**STATED TASK 1**
Output the passage of the article on finding duplicate files in Linux from "Find and Remove Duplicate files in" to "files in Ubuntu.", word for word.

**SELECTED TEXT**
How to Find Duplicate Files in Linux and Remove Them

Find and Remove Duplicate files in Linux

Brief: FSlint is a great GUI tool to find duplicate files in Linux and remove them. FDUPES also find the files with same name in Linux but in the command line way. 

If you have this habit of downloading everything from the web like me, you will end up having multiple duplicate files. Most often, I can find the same songs or a bunch of images in different directories or end up backing up some files at two different places. It’s a pain locating these duplicate files manually and deleting them to recover the disk space.

If you want to save yourself from this pain, there are various Linux applications that will help you in locating these duplicate files and removing them. In this article, we will cover how you can find and remove these files in Ubuntu.

Note: You should know what you are doing. If you are using a new tool, it’s always better to try it in a virtual directory structure to figure out what it does before taking it to root or home folder. Also, it’s always better to backup your Linux system!

FSlint: GUI tool to find and remove duplicate files

FSlint helps you search and remove duplicate files, empty directories or files with incorrect names. It has a command-line as well as GUI mode with a set of tools to perform a variety of tasks.

To install FSlint, type the below command in Terminal.

sudo apt install fslint

Open FSlint from the Dash search.

Use FSlint tool find duplicate files in Linux
FSlint dashboard

FSlint includes a number of options to choose from. There are options to find duplicate files, installed packages, bad names, name clashes, temp files, empty directories etc. Choose the Search Path and the task which you want to perform from the left panel and click on Find to locate the files. Once done, you can select the files you want to remove and Delete it.

**STATED TASK 2**
Return every one of the records below word for word, line by line, and leave the pictures out.

**DATA SUPPLIED**
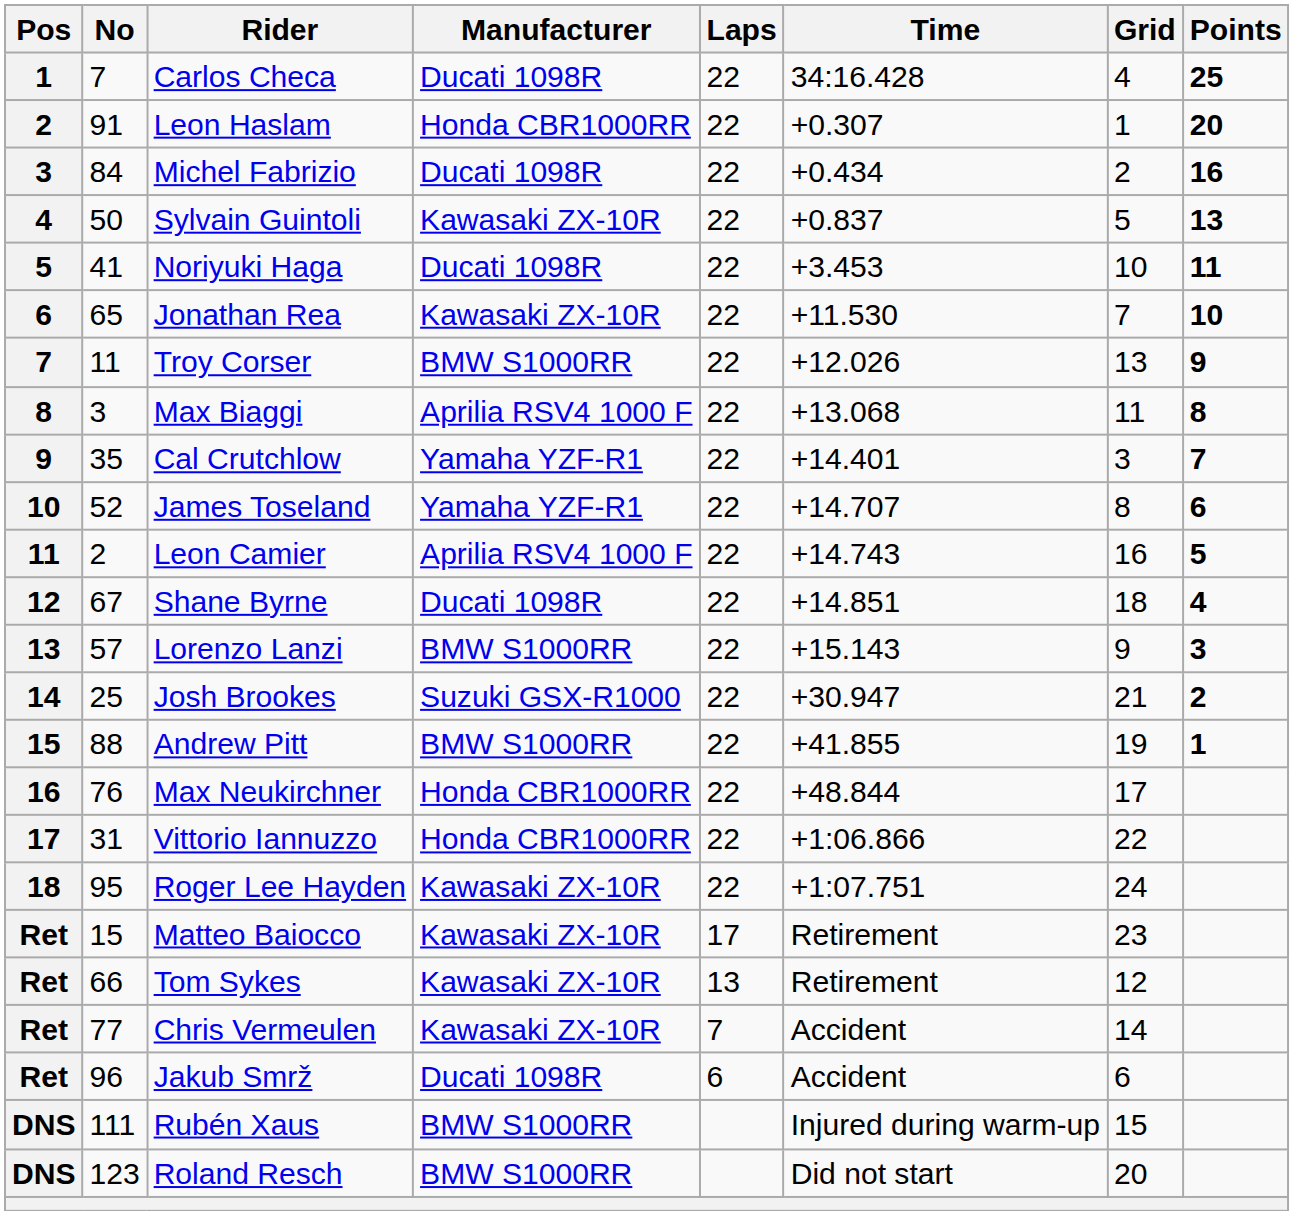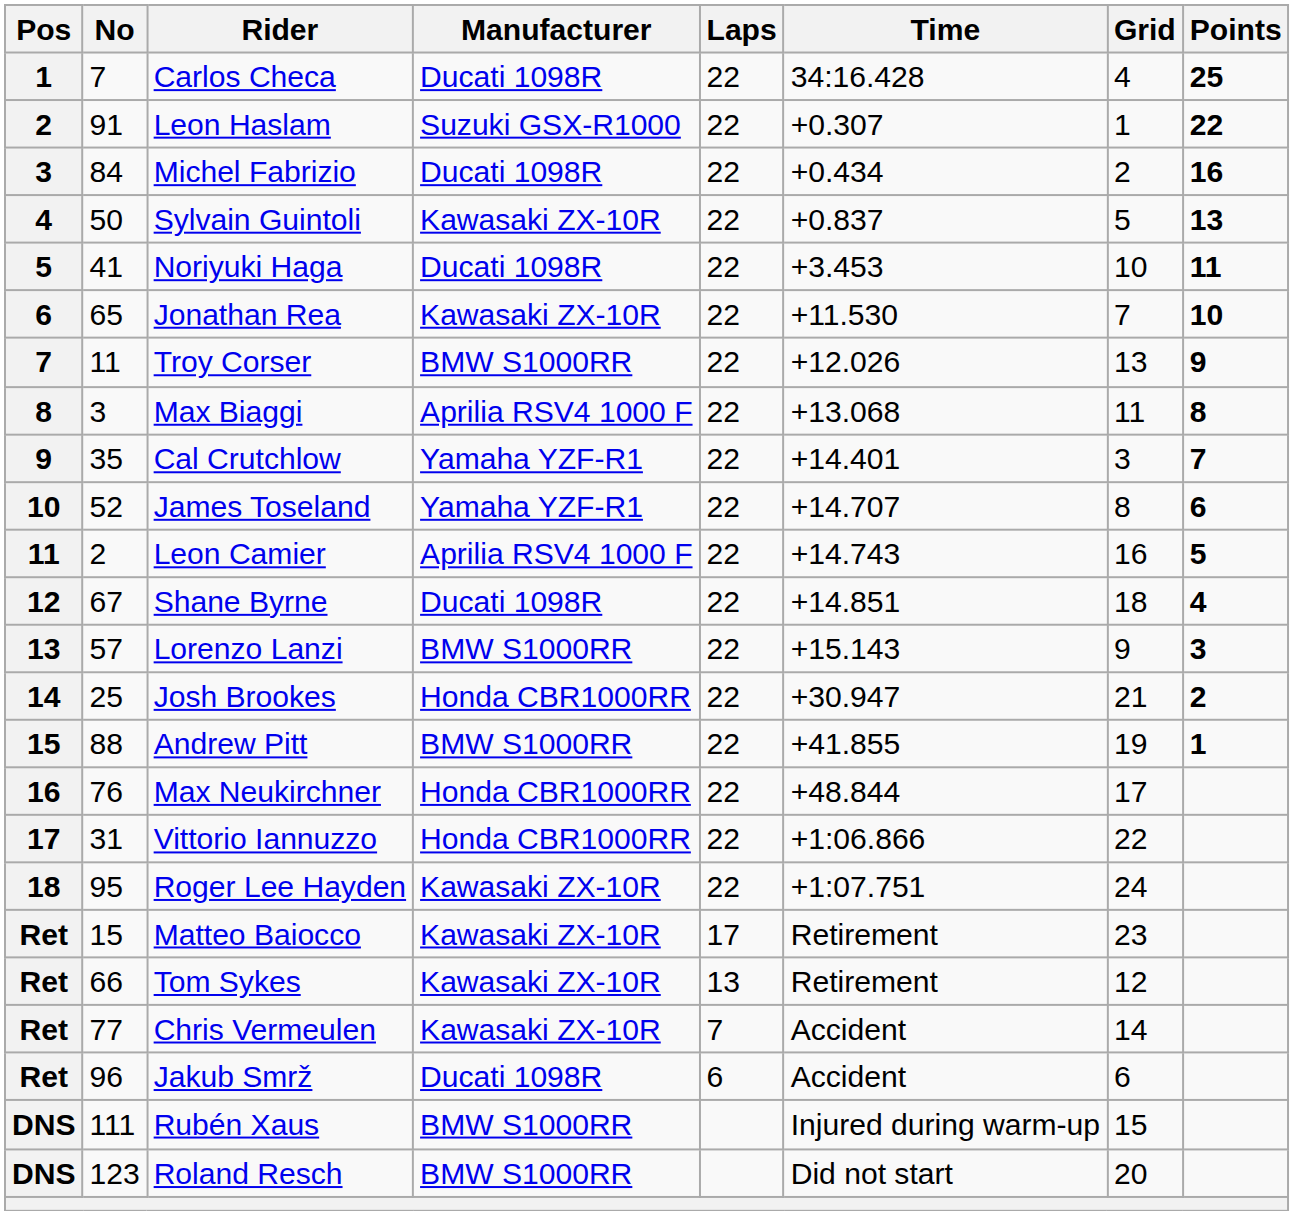Leon Haslam | Manufacturer: Honda CBR1000RR -> Suzuki GSX-R1000
Leon Haslam | Points: 20 -> 22
Josh Brookes | Manufacturer: Suzuki GSX-R1000 -> Honda CBR1000RR
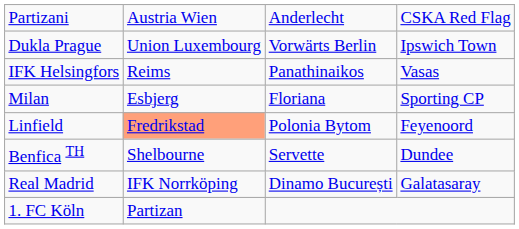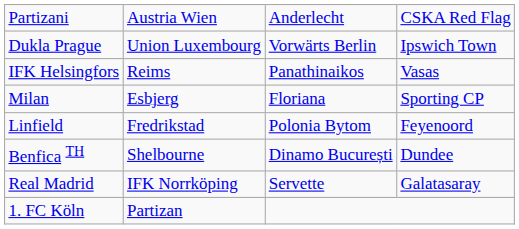Linfield | column 2: lightsalmon background -> no background
Benfica TH | column 3: Servette -> Dinamo București
Real Madrid | column 3: Dinamo București -> Servette
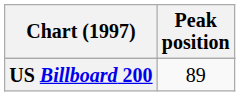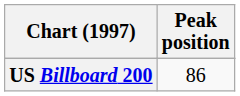US Billboard 200 | Peak position: 89 -> 86
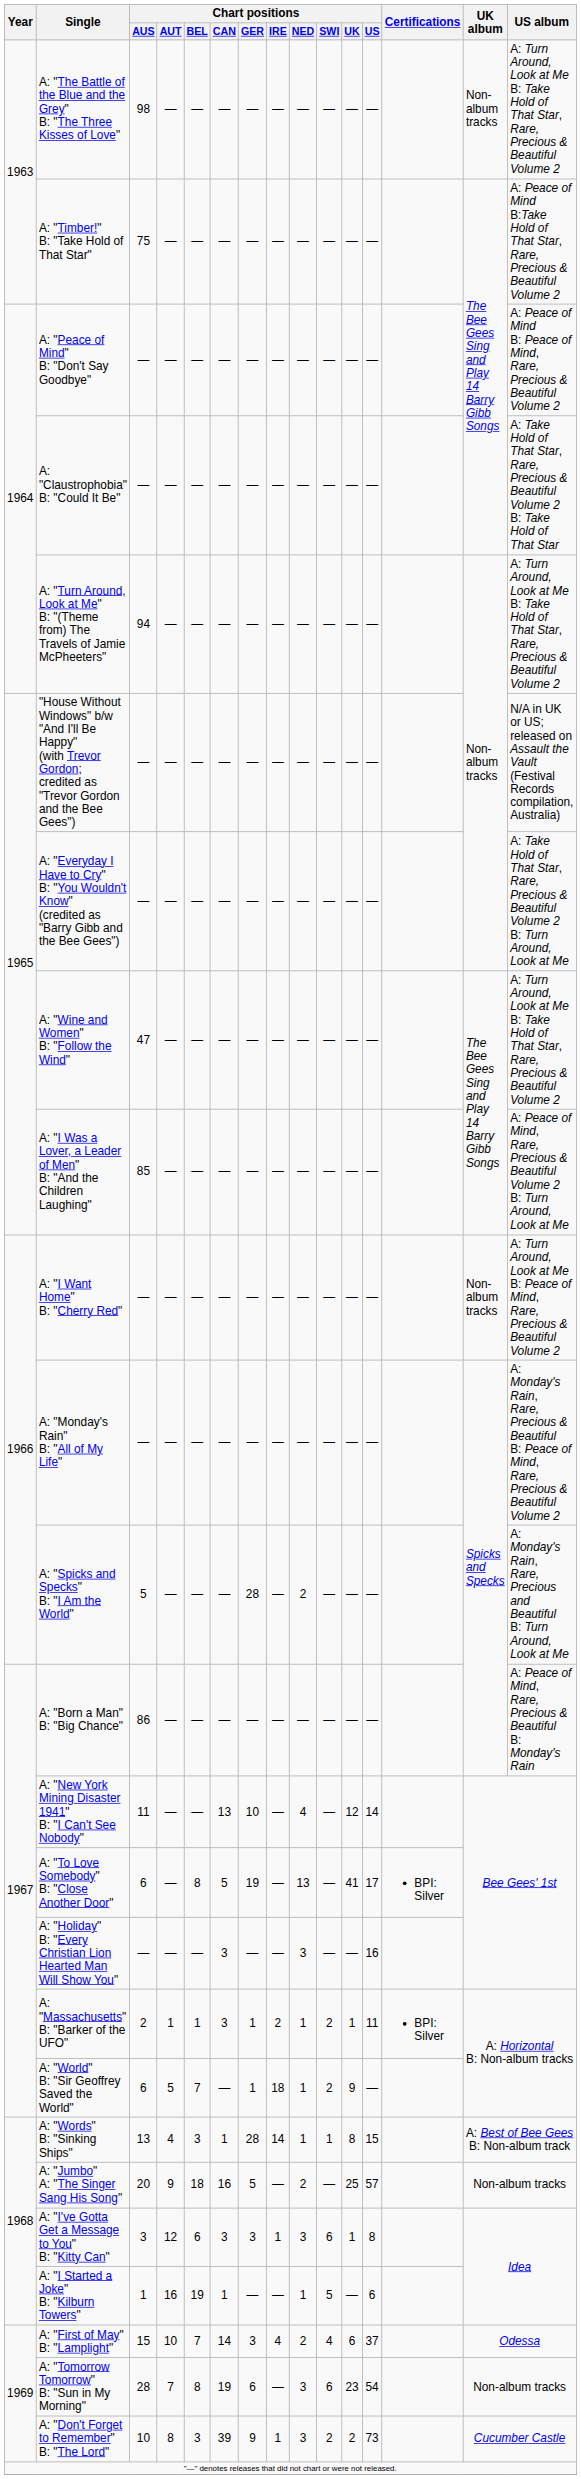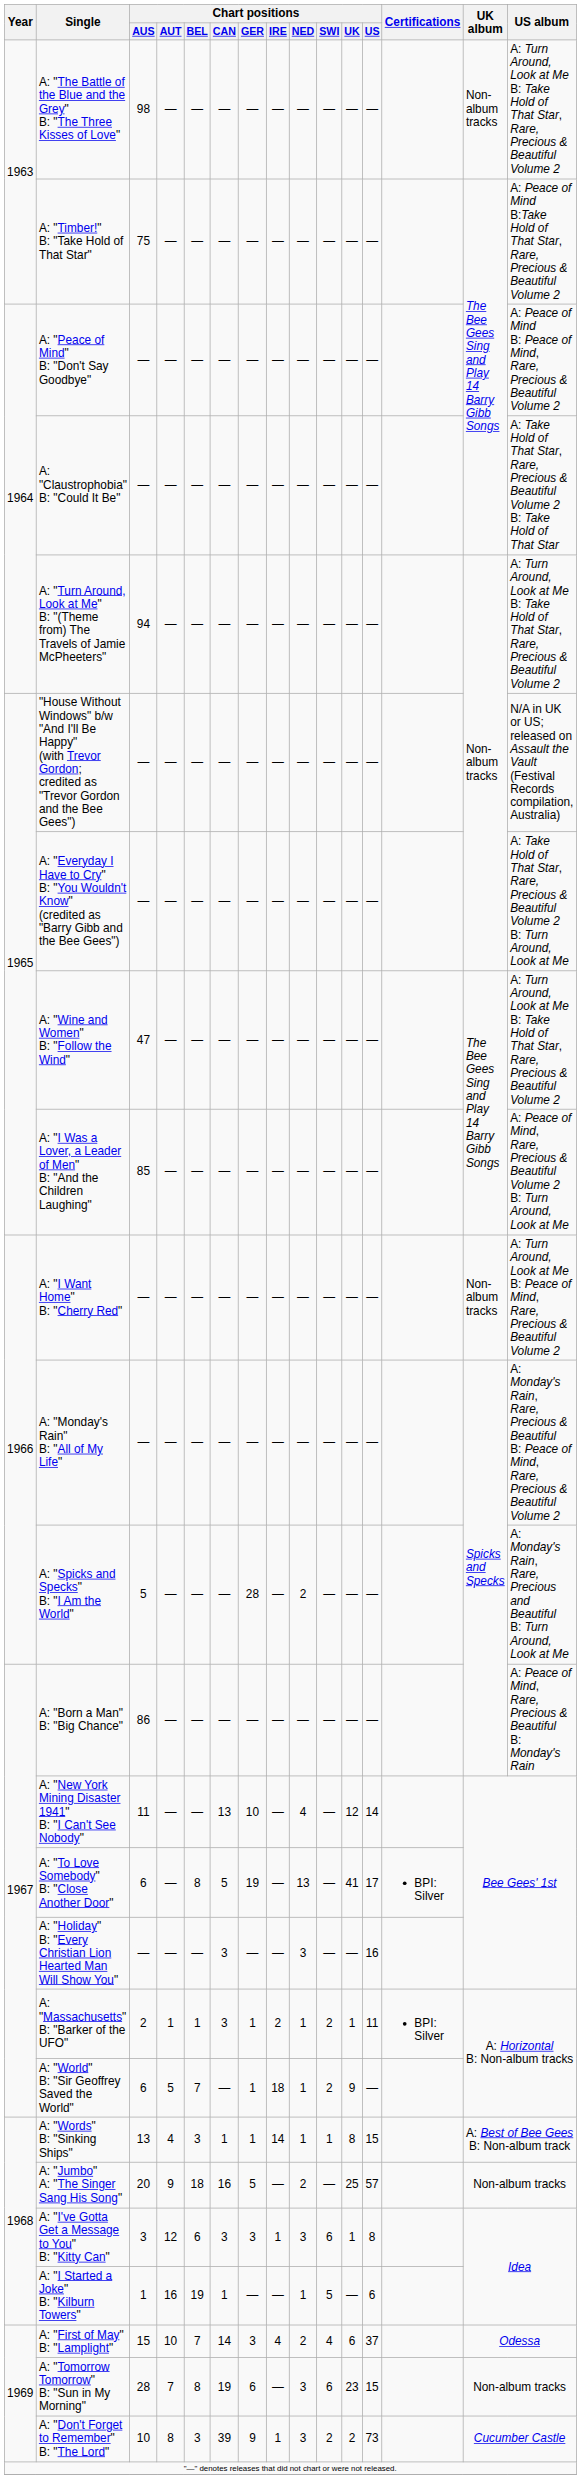A: "Words" B: "Sinking Ships" | Chart positions / GER: 28 -> 1
A: "Tomorrow Tomorrow" B: "Sun in My Morning" | Chart positions / US: 54 -> 15
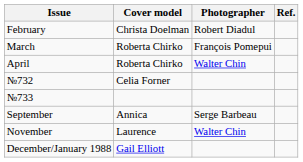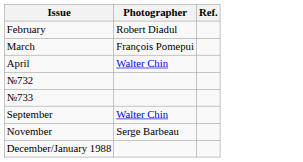- column: Cover model | Christa Doelman | Roberta Chirko | Roberta Chirko | Celia Forner | Annica | Laurence | Gail Elliott
September | Photographer: Serge Barbeau -> Walter Chin
November | Photographer: Walter Chin -> Serge Barbeau
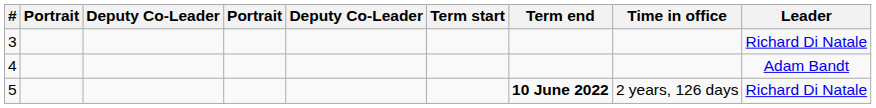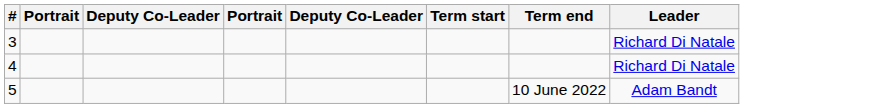- column: Time in office | 2 years, 126 days
4 | Leader: Adam Bandt -> Richard Di Natale
5 | Term end: bold -> normal
5 | Leader: Richard Di Natale -> Adam Bandt
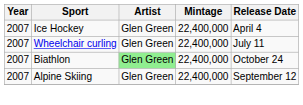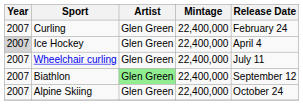+ row: 2007 | Curling | Glen Green | 22,400,000 | February 24
Ice Hockey | Year: no background -> lightgrey background
Biathlon | Release Date: October 24 -> September 12
Alpine Skiing | Release Date: September 12 -> October 24
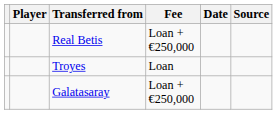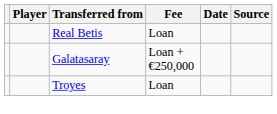Real Betis | Fee: Loan + €250,000 -> Loan
rows swapped: Galatasaray <-> Troyes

**FULL OUTPUT 1**
Find and Remove Duplicate files in Linux

Brief: FSlint is a great GUI tool to find duplicate files in Linux and remove them. FDUPES also find the files with same name in Linux but in the command line way. 

If you have this habit of downloading everything from the web like me, you will end up having multiple duplicate files. Most often, I can find the same songs or a bunch of images in different directories or end up backing up some files at two different places. It’s a pain locating these duplicate files manually and deleting them to recover the disk space.

If you want to save yourself from this pain, there are various Linux applications that will help you in locating these duplicate files and removing them. In this article, we will cover how you can find and remove these files in Ubuntu.

**FULL OUTPUT 2**
Leon Haslam | Manufacturer: Honda CBR1000RR -> Suzuki GSX-R1000
Leon Haslam | Points: 20 -> 22
Josh Brookes | Manufacturer: Suzuki GSX-R1000 -> Honda CBR1000RR
Linfield | column 2: lightsalmon background -> no background
Benfica TH | column 3: Servette -> Dinamo București
Real Madrid | column 3: Dinamo București -> Servette
US Billboard 200 | Peak position: 89 -> 86
A: "Words" B: "Sinking Ships" | Chart positions / GER: 28 -> 1
A: "Tomorrow Tomorrow" B: "Sun in My Morning" | Chart positions / US: 54 -> 15
- column: Cover model | Christa Doelman | Roberta Chirko | Roberta Chirko | Celia Forner | Annica | Laurence | Gail Elliott
September | Photographer: Serge Barbeau -> Walter Chin
November | Photographer: Walter Chin -> Serge Barbeau
- column: Time in office | 2 years, 126 days
4 | Leader: Adam Bandt -> Richard Di Natale
5 | Term end: bold -> normal
5 | Leader: Richard Di Natale -> Adam Bandt
+ row: 2007 | Curling | Glen Green | 22,400,000 | February 24
Ice Hockey | Year: no background -> lightgrey background
Biathlon | Release Date: October 24 -> September 12
Alpine Skiing | Release Date: September 12 -> October 24
Real Betis | Fee: Loan + €250,000 -> Loan
rows swapped: Galatasaray <-> Troyes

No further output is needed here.